Genetic variation in glycoprotein IIb/IIIa (GPIIb/IIIa) as a determinant of the responses to an oral GPIIb/IIIa antagonist in patients with unstable coronary syndromes

Platelet activation and subsequent aggregation play major roles in initiating coronary thrombosis, the underlying event in acute coronary syndromes such as unstable angina and myocardial infarction (MI). Platelet aggregation is mediated by glycoprotein (GP) IIb/IIIa, the receptor for fibrinogen and von Willebrand factor (vWf). GPIIb/IIIa antagonists bind to the receptor and prevent platelet aggregation to all known agonists. Yet oral GPIIb/IIIa antagonists have proven ineffective and may be harmful when administered chronically to patients presenting with acute coronary syndromes.1 Three large-scale clinical trials have reported an increase in death and MI in patients on active treatment compared with placebo.

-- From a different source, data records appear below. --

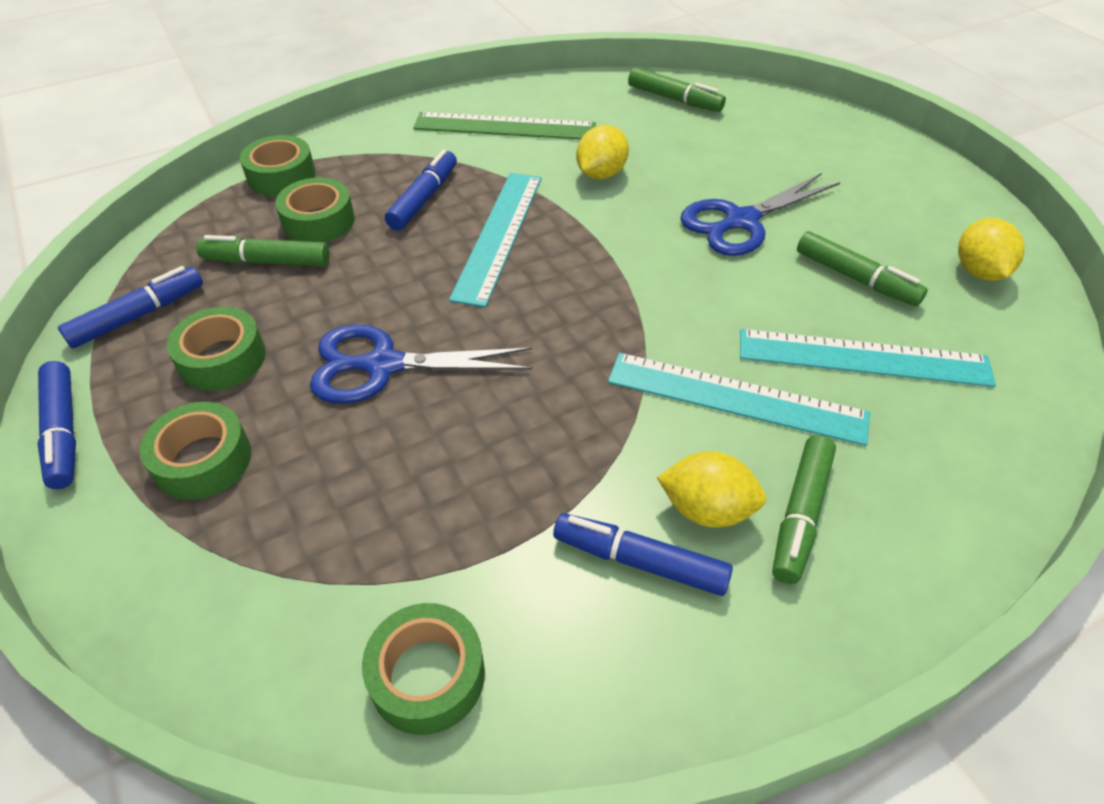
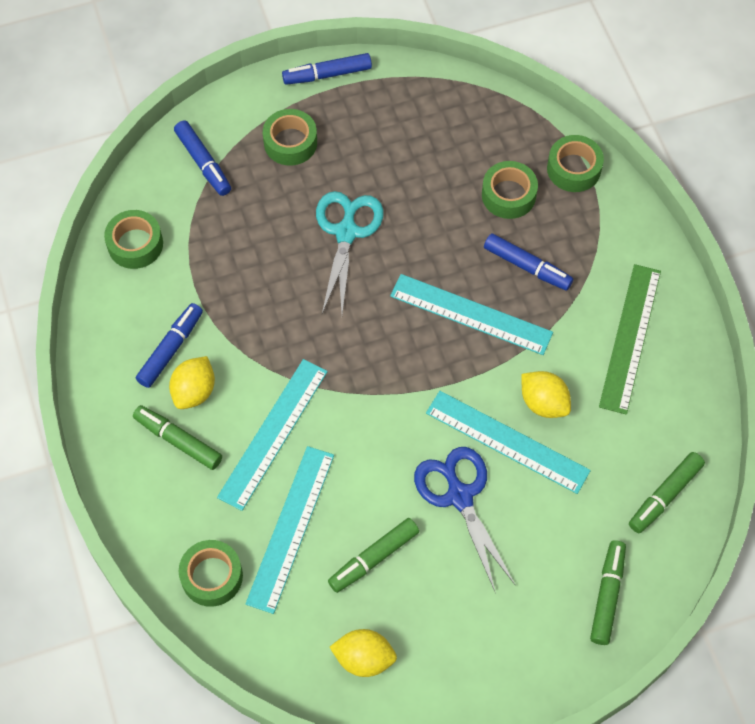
camera: 100 degrees right, 15 degrees up
blue marker [58,266,203,348] -> blue marker moved to [174,120,231,196]
green tape [167,307,266,391] -> green tape moved to [179,540,243,607]
green marker [196,235,330,266] -> green marker moved to [590,540,626,645]
blue scissors [310,324,532,404] -> turquoise scissors [316,191,384,314]
none -> turquoise ruler [426,391,591,494]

In the OPUS-TIMI-16 (orbofiban in patients with unstable coronary syndromes–thrombolysis in myocardial infarction 16) trial of orbofiban, the study was terminated due to an increase in mortality.2 In the SYMPHONY II (sibrafiban versus aspirin to yield maximum protection from ischemic heart events post–acute coronary syndromes II) trial,3 there was an increase in MI and death in patients on sibrafiban.

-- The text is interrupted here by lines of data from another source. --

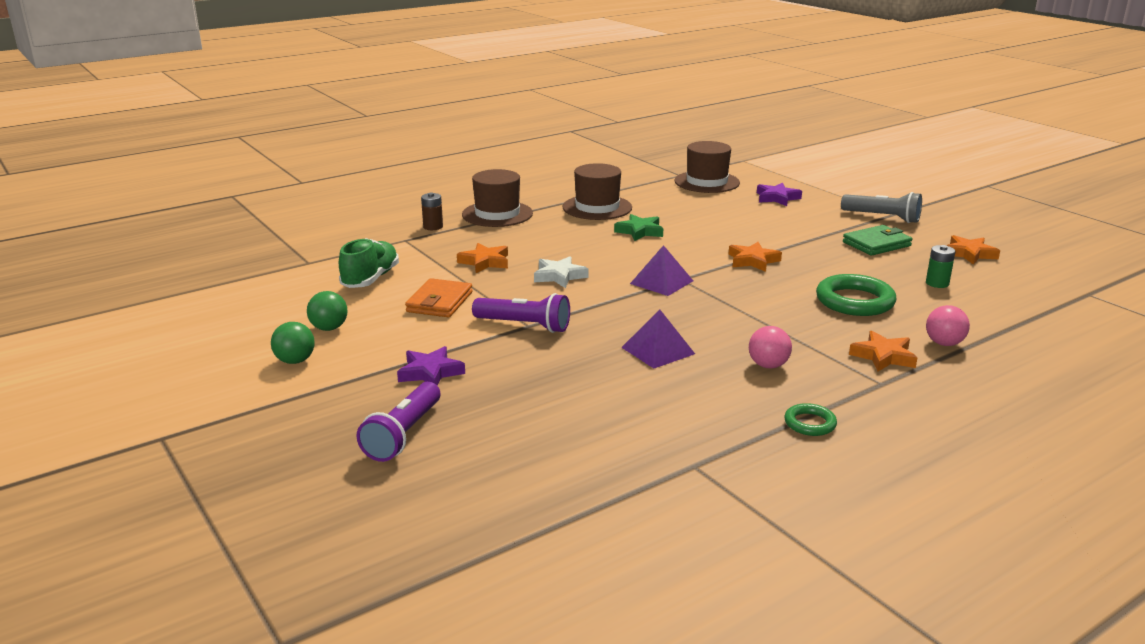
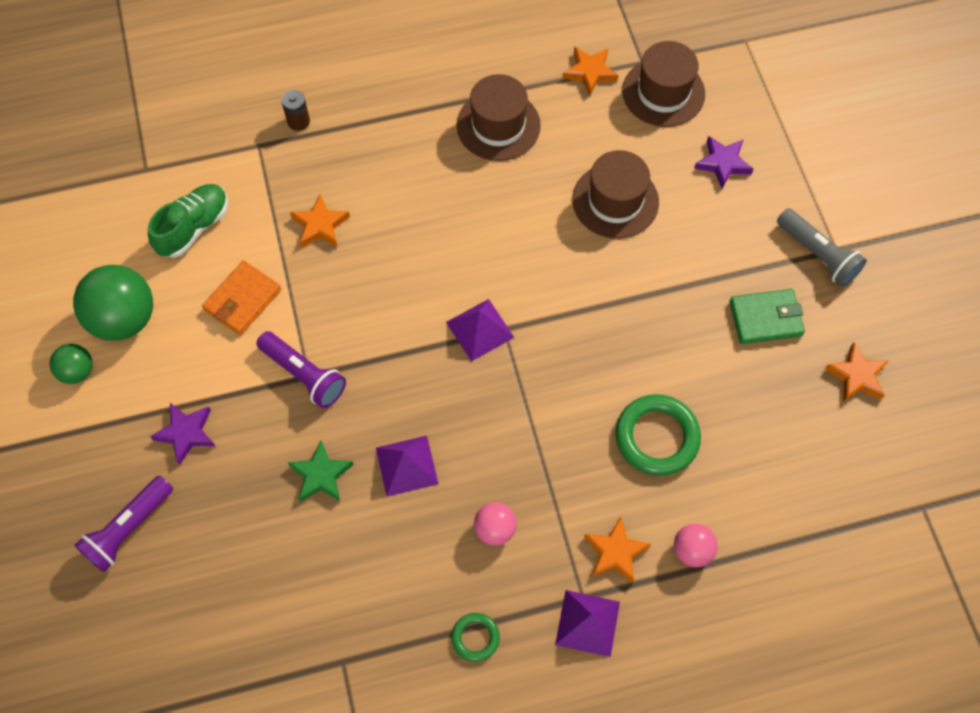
camera: 20 degrees right, 40 degrees up
green ball [307,291,348,331] -> green ball [73,265,153,341], size x1.90
brown hat [462,169,533,227] -> brown hat moved to [572,150,659,239]
white star [534,256,589,288] -> none
green star [614,214,663,241] -> green star moved to [288,441,354,502]
orange star [728,242,782,272] -> orange star moved to [562,47,619,96]
green battery [926,245,955,288] -> none
none -> purple pyramid [555,590,620,657]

Genetic factors are postulated to modulate drug response, either in determining efficacy or the risk of side effects. Intuitively, this is most likely where the genetic variation influences the drug target or enzymes responsible for drug metabolism. In this study, we examined the influence of the Pl^A polymorphism of GPIIIa on the response to the GPIIb/IIIa antagonist, orbofiban, in patients with unstable coronary syndromes.2 About 20% of the population are carriers of the Pl^A2 polymorphism, which results in a proline in place of a leucine at position 33 of GPIIIa.4Pl^A2 has been associated with MI, coronary thrombosis, and restenosis following coronary angioplasty and with stroke.5-11 However, many studies have failed to confirm any link between the Pl^A mutation and cardiovascular disease.12-14 It is also unclear whether the Pl^A2 variant alters receptor function. Several studies have shown enhanced fibrinogen binding to and aggregation of platelets from individuals either heterozygous or homozygous for Pl^A2.15-17 The Pl^A2 receptor also exhibits enhanced “outside-in” signaling when expressed in Chinese hamster ovary (CHO) cells.18 Finally, carriers of Pl^A2 receiving aspirin have a blunted bleeding time response.19 However, other studies have failed to show any enhanced effect.20-22 

The analysis was a substudy of OPUS-TIMI-16, a phase III multicenter, double-blind, and placebo-controlled trial evaluating the efficacy and safety of orbofiban, a GPIIb/IIIa antagonist, in patients with unstable coronary syndromes.2 Between October 1997 and November 1998, 10 288 patients were recruited from 888 hospitals in 29 countries. Of these, 1023 provided separate written, informed consent for genetic analysis and 1014 provided samples. Consent was obtained after randomization for analysis of genetic variation in relation to cardiovascular disease and therapy, with analysis performed on a database free of patient identifiers to protect anonymity. Patients who withdrew from the study prior to genetics sampling were not required to return to the clinic, and were therefore not sampled.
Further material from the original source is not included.